▶ _PAGE TEXT_:
>>>>
# Gtechniq C4 or alternative?



## Wicksy999 (Jun 5, 2013)

Just looking at trim restorers and heading towards C4 at the moment but anyone else used anything different or better that they could recommend? I'm cleaning a friends Range Rover Sport and the scuttle under the windscreen has almost turned grey and wanted something to restore it back. I presume a good clean with an APC before hand and a wipe down with some IPA would be the way to prepare it?
I have never used a permanent trim restorer before.


----------



## cossiecol (Jun 29, 2014)

C4 is a good product, have a look on the Gtechniq website as they give the application instructions there.


----------



## Choppy (Aug 8, 2013)

solution finish or carpro dlux are other options


----------



## Blueberry (Aug 10, 2007)

Nanolex Trim Rejuvenator is also a good one.


----------



## ALLR_155528 (May 20, 2014)

Dr Beasleys Plastic Sealant


----------



## MilesBetter (Aug 9, 2010)

I am currently using 'SONAX Xtreme Plastic Restorer Gel' and testing 'Carpro Dlux' ....another 2 options for you


----------



## MAUI (Feb 1, 2008)

MilesBetter said:


> I am currently using 'SONAX Xtreme Plastic Restorer Gel' and testing 'Carpro Dlux' ....another 2 options for you


Sonax has no durability compared to Dlux. Soulution on real faded trim is a better option.


----------



## muzzer (Feb 13, 2011)

I bought some C4 at Waxstock on a whim and used it for the first time the other day. It is very very good and definitely something i'd recommend although you might want to make sure the trim is properly clean first.


----------



## OvEr_KiLL (Mar 2, 2015)
<<<<
▶ _EXERCISE DATA_:
>>>>
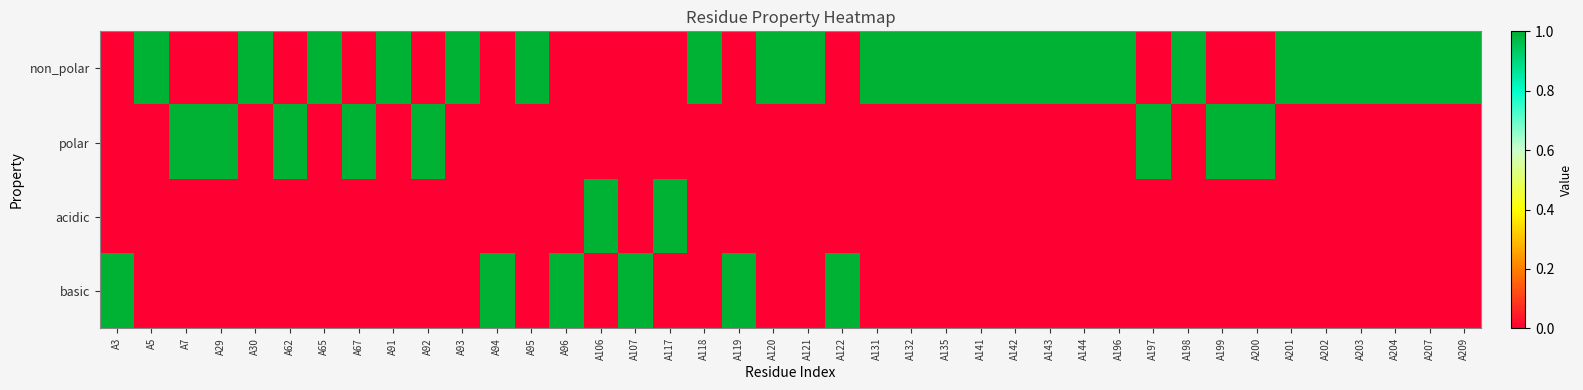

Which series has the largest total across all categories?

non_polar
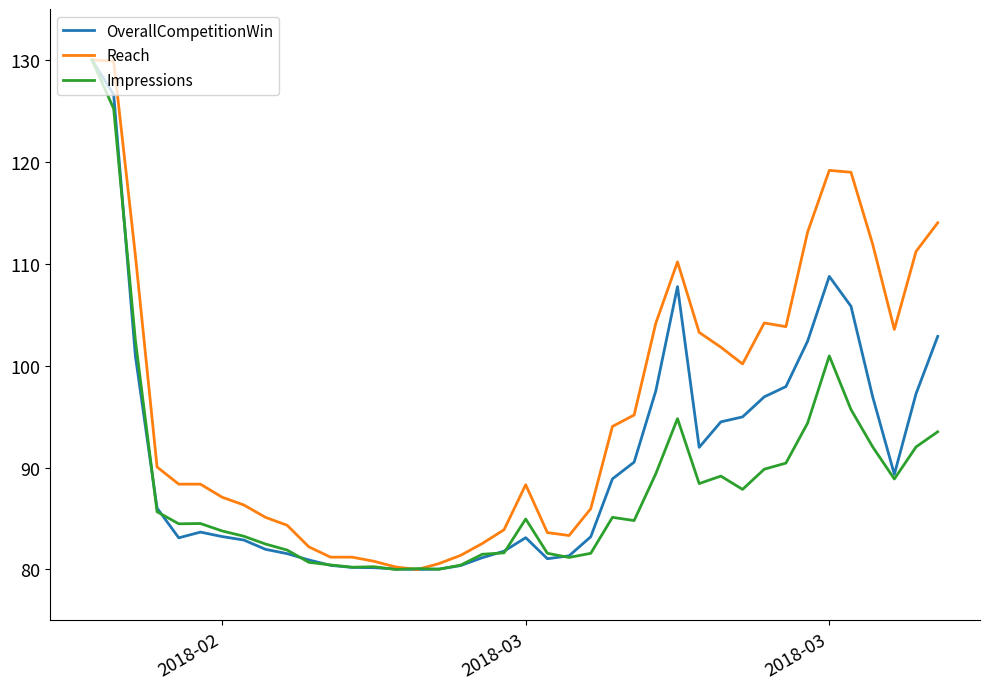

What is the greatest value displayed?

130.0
<<<<
▶ _DESCRIPTION OF THE TASK_: Return, word for word, the passage of the trim restorer thread from "## Wicksy999 (Jun" up to and including "(Jun 29, 2014)".

▶ _RESULT OF THIS EXERCISE_:
## Wicksy999 (Jun 5, 2013)

Just looking at trim restorers and heading towards C4 at the moment but anyone else used anything different or better that they could recommend? I'm cleaning a friends Range Rover Sport and the scuttle under the windscreen has almost turned grey and wanted something to restore it back. I presume a good clean with an APC before hand and a wipe down with some IPA would be the way to prepare it?
I have never used a permanent trim restorer before.


----------



## cossiecol (Jun 29, 2014)